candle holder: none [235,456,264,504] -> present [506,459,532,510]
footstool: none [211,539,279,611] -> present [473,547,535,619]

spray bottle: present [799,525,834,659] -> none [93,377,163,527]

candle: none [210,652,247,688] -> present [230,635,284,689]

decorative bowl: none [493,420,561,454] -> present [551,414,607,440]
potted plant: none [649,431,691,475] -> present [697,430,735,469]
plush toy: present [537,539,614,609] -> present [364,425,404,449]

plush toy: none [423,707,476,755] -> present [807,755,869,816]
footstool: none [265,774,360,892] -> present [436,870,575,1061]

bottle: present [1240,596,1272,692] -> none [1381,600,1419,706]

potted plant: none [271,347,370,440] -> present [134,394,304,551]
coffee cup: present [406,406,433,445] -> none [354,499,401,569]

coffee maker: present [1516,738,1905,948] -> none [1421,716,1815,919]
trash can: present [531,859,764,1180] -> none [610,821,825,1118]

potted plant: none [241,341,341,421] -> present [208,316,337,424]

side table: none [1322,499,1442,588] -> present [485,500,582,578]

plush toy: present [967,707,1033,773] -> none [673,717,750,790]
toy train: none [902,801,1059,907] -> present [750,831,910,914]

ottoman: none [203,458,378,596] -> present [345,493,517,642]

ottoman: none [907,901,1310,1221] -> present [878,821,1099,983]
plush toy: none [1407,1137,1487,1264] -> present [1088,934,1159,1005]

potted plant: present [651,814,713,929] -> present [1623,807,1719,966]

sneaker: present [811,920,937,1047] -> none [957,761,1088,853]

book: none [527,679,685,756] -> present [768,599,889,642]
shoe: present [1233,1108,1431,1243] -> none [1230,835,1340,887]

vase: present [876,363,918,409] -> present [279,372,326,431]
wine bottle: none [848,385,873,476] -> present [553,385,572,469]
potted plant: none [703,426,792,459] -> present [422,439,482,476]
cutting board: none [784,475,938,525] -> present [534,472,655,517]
= = = = = = =
* Activity: Write out exactly the lines from the line containing "sneaker: present [811,920,937,1047]" to the end of the listing above, both included, and nothing else.

* Task response:
sneaker: present [811,920,937,1047] -> none [957,761,1088,853]

book: none [527,679,685,756] -> present [768,599,889,642]
shoe: present [1233,1108,1431,1243] -> none [1230,835,1340,887]

vase: present [876,363,918,409] -> present [279,372,326,431]
wine bottle: none [848,385,873,476] -> present [553,385,572,469]
potted plant: none [703,426,792,459] -> present [422,439,482,476]
cutting board: none [784,475,938,525] -> present [534,472,655,517]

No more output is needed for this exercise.